Ешуа вспомнил, как в сумерках возвращались они от Ерухама из Мишкине. Морта сидела, нахохлившись, кутаясь в Хавин платок, пощипывая пальцами его мягкие кисти, плечи ее подрагивали, то ли от тряски, то ли от холода — дело было осенью, в начале октября — то ли от сознания, что с сегодняшнего дня она больше не Морта и все-таки Морта, какое бы ей имя не предлагали взамен, а Ерухам предлагал даже библейские — Эсфирь, Суламифь — и ходкие, затасканные, какие она слыхивала и на базаре, и в корчме, и в лавке Нафтали Спивака, когда та еще была дела — Ривка, Брайне, Фейге. Хоть режьте ее, хоть четвертуйте, но она была Мортой и Мортой останется до гробовой доски.
Ешуа так и подмывало выведать у нее, о чем она думает, но чутье подсказывало, что с расспросами надо повременить. Пусть пообвыкнет, пусть пройдет через все омовения, о которых говорил ей рабби Ерухам, пусть переспит с ним, с Ешуа, её законным мужем перед богом и людьми, хотя бы одну ночь, пусть на праздник иом-кипур переступит порог молельни, вот тогда она и без расспросов раскроется, распахнется, как дверь от сквозняка.
Что до синагоги, тут Ешуа одолевали сомнения — не пойдет она туда, калачом не заманишь, бабы обварят шепотками, как кипятком. Еще бы: в местечке семь вдов, а кого он, старый хрыч, греховодник, чтоб земля его не носила, выбрал — прислугу свою, подстилку сына! Срам, и только. Срам, срам, а ему, Ешуа, начхать на их пересуды. Когда любишь, все стерпишь. А он любит, бог свидетель, любит как никого не любил. Никого и никогда. Морта родит ему ребенка — сына или дочь, а может, двойню, чего только от разных кровей не бывает!
Единственный, кто омрачал радость Ешуа, был Семен.
Даже обращение Морты в еврейство не могло рассеять дурные предчувствия корчмаря. Ну что с ним делать? Безумие спасло его от каторги за убийство, но что спасет его от безумия? Что? Стоит на развилке в дождь, в стужу, в зной и ждет не кого-нибудь, а самого Мессию, и ни за что не выкуришь его оттуда, и так третий год подряд. Не ест, не пьет, стоит себе, и все. Спасибо Морте, бегает на развилку три раза на дню, носит ему еду и кормит, как малое дитя, с ложечки…

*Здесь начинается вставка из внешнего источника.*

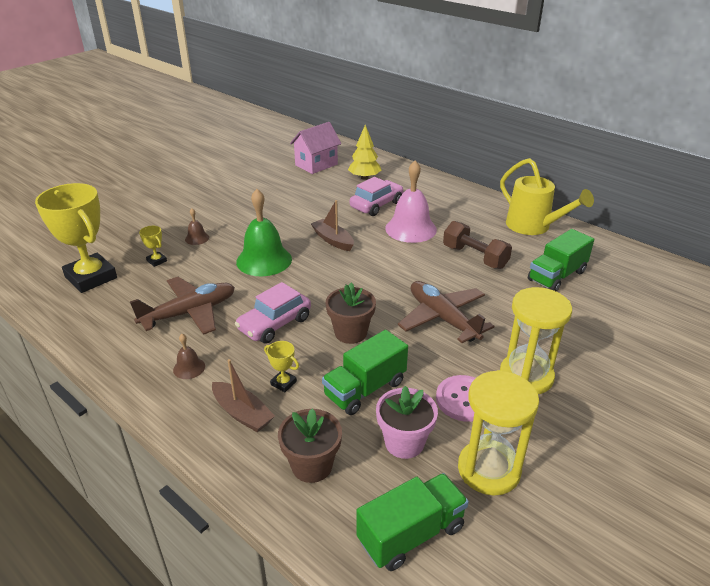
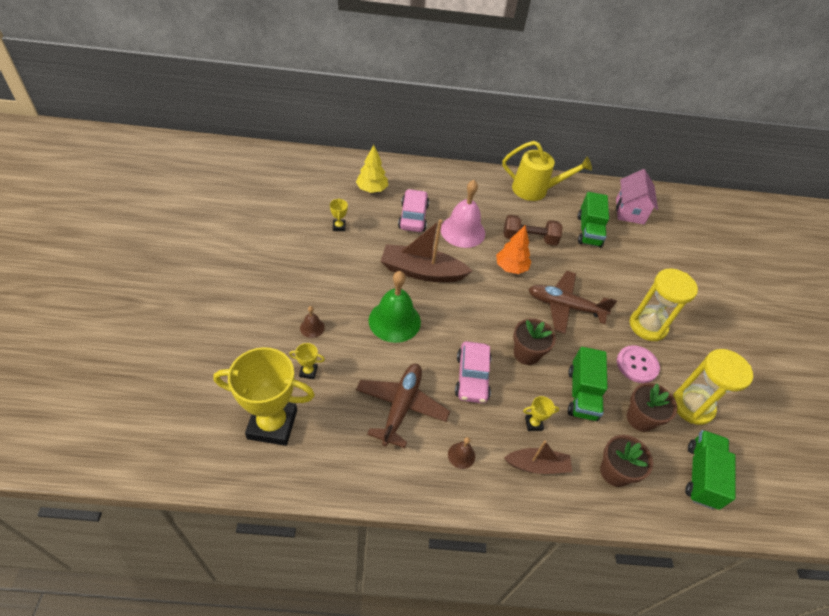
camera: 45 degrees left, 15 degrees up
(304, 190) = (339, 227): none -> yellow trophy
(316, 165) = (315, 190): pink house -> pink house (630, 211)
(333, 240) = (422, 271): brown boat -> brown boat, size x1.67
(404, 442) = (640, 418): pink flower pot -> brown flower pot
(424, 269) = (511, 267): none -> orange tree

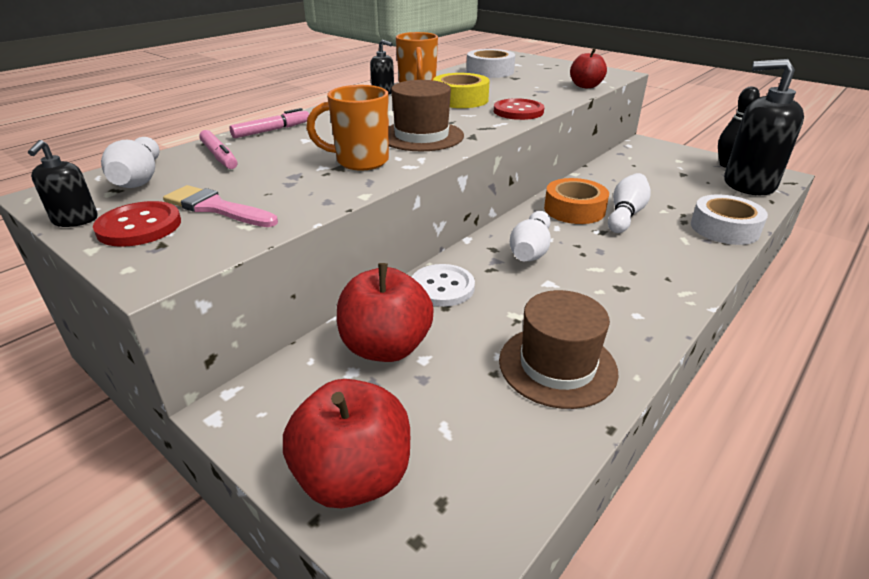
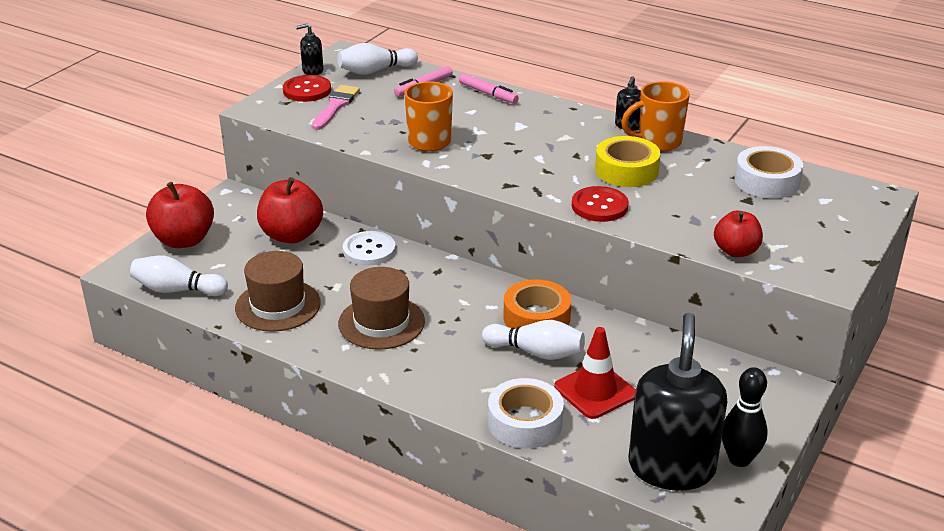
camera: 80 degrees right, 0 degrees up
(421, 136) = (499, 160): brown hat -> brown hat (381, 322)
(530, 250) = (439, 291): white bowling pin -> white bowling pin (177, 290)
(671, 198) = (595, 391): none -> red traffic cone

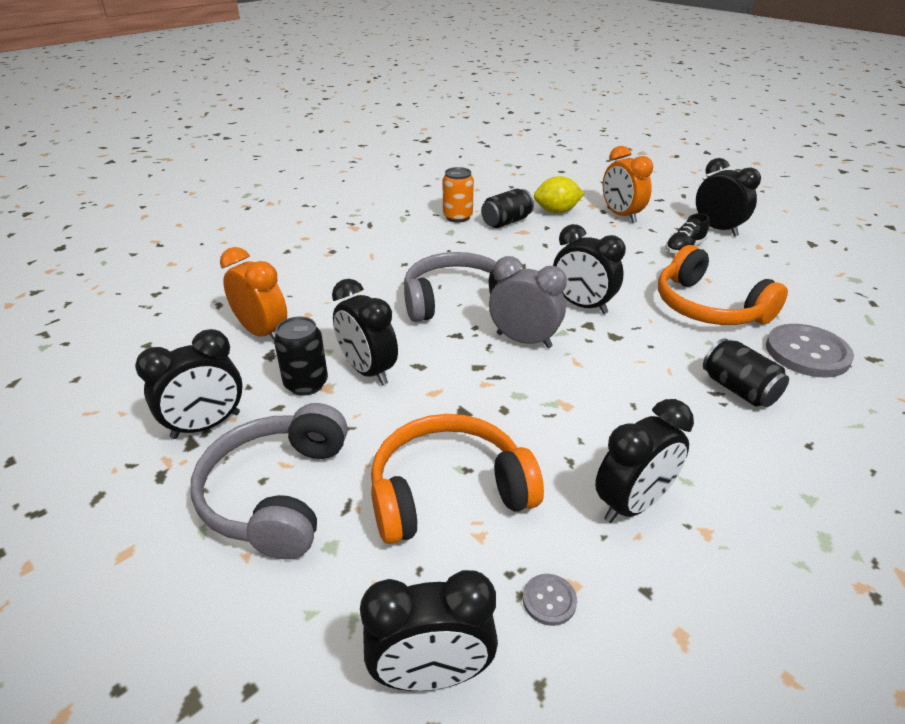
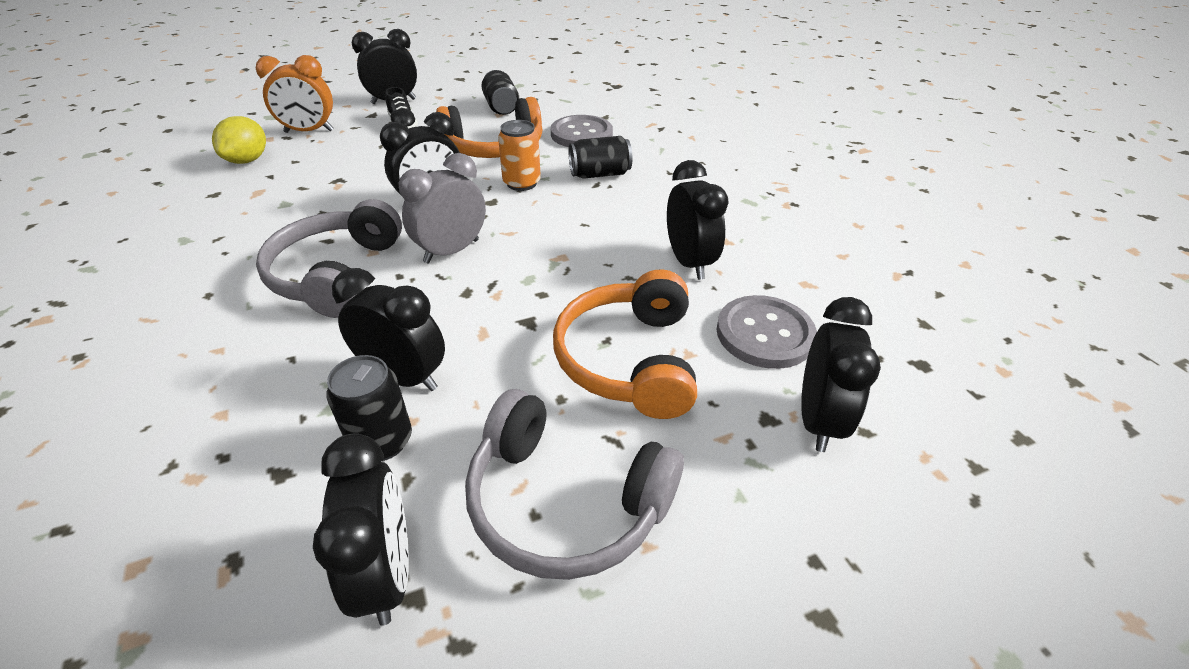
camera: 70 degrees left, 5 degrees up
(262, 333) = (214, 475): orange clock -> none
(368, 371) = (404, 377): black clock -> black clock turned 135 degrees counterclockwise
(457, 217) = (157, 225): orange can -> orange can (522, 183)
(506, 222) = (221, 196): black can -> black can (501, 107)
(549, 600) = (764, 334): grey button -> grey button, size x2.19

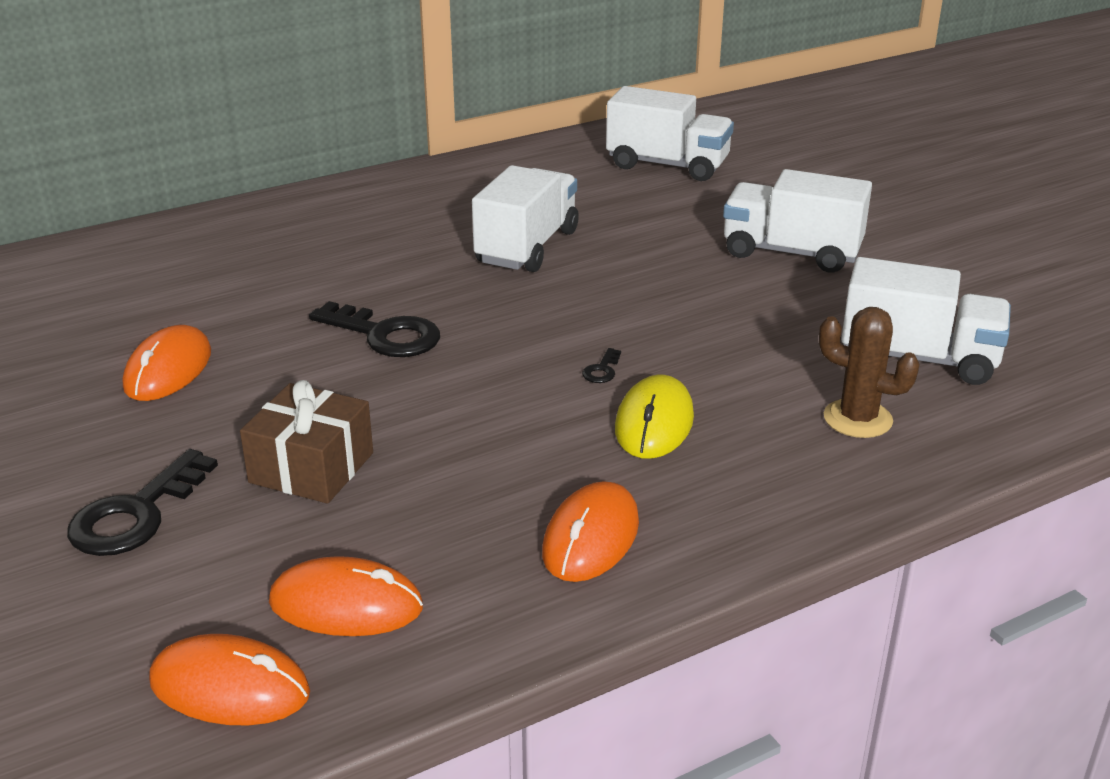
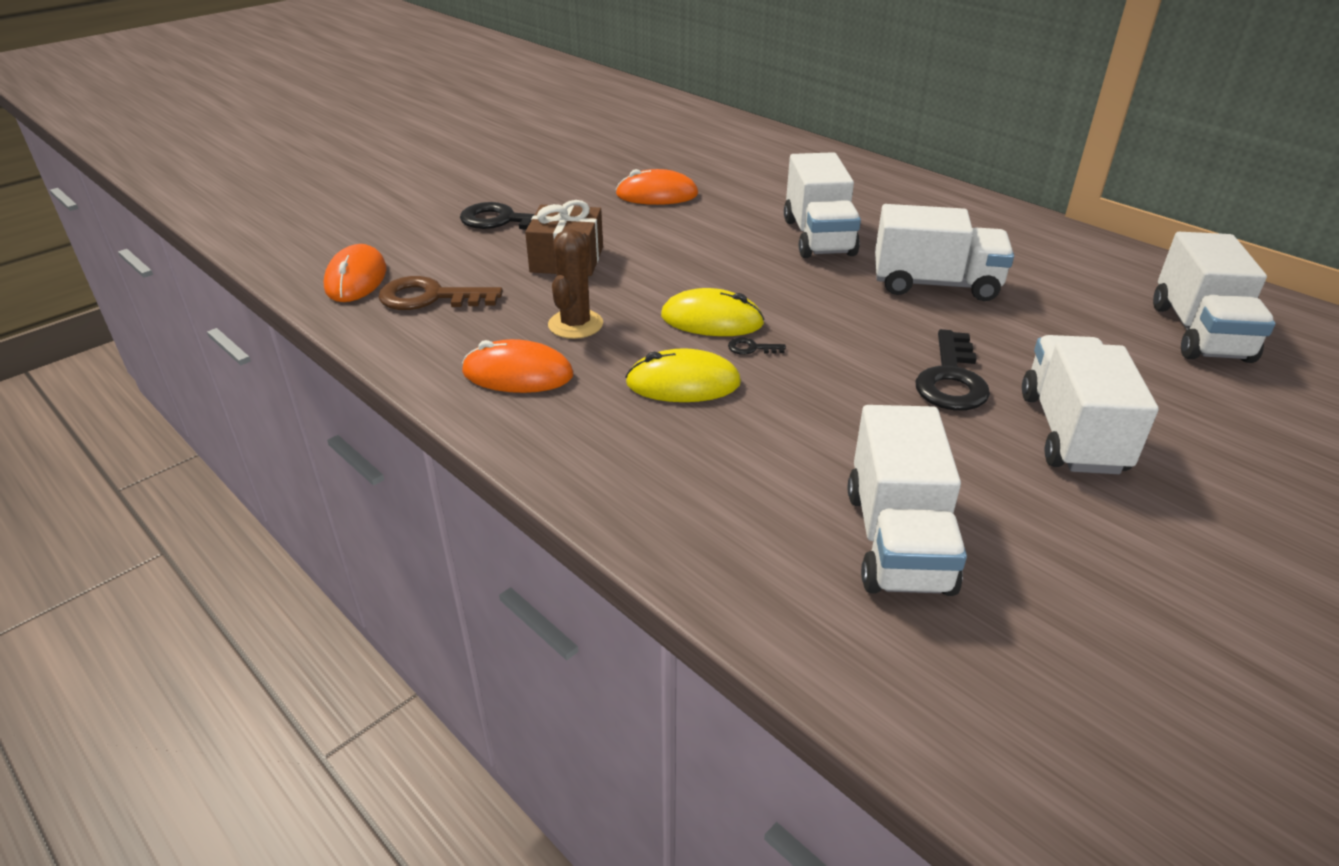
camera: 75 degrees right, 5 degrees up
(346, 605) = (430, 297): orange mouse -> brown key
(381, 284) = (818, 237): none -> white truck
(385, 335) = (745, 252): black key -> black key (951, 379)
(532, 384) = (712, 320): none -> yellow mouse
(857, 419) = (747, 500): brown cactus -> brown cactus (575, 324)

Ешуа готов поклясться на торе, что тогда, когда они возвращались от Ерухама, Морта думала не о наставлениях мудрого пастыря, не о том, чем теперь попотчует ее жизнь как еврейку, а о нем, о Семене.
Однажды, придя с развилки, промокшая до нитки Морта, выжимая в сенях волосы, сказала ему с упреком:
— Это я виновата.
— В чем? — не сообразил Ешуа.
— В том, что он такой…
— Побойся бога! — осерчал корчмарь. — Во всем виноват он сам, бездельник!
— Я виновата, я…
— Уж коли искать виноватых, так вот он, — Ешуа ткнул себя в грудь.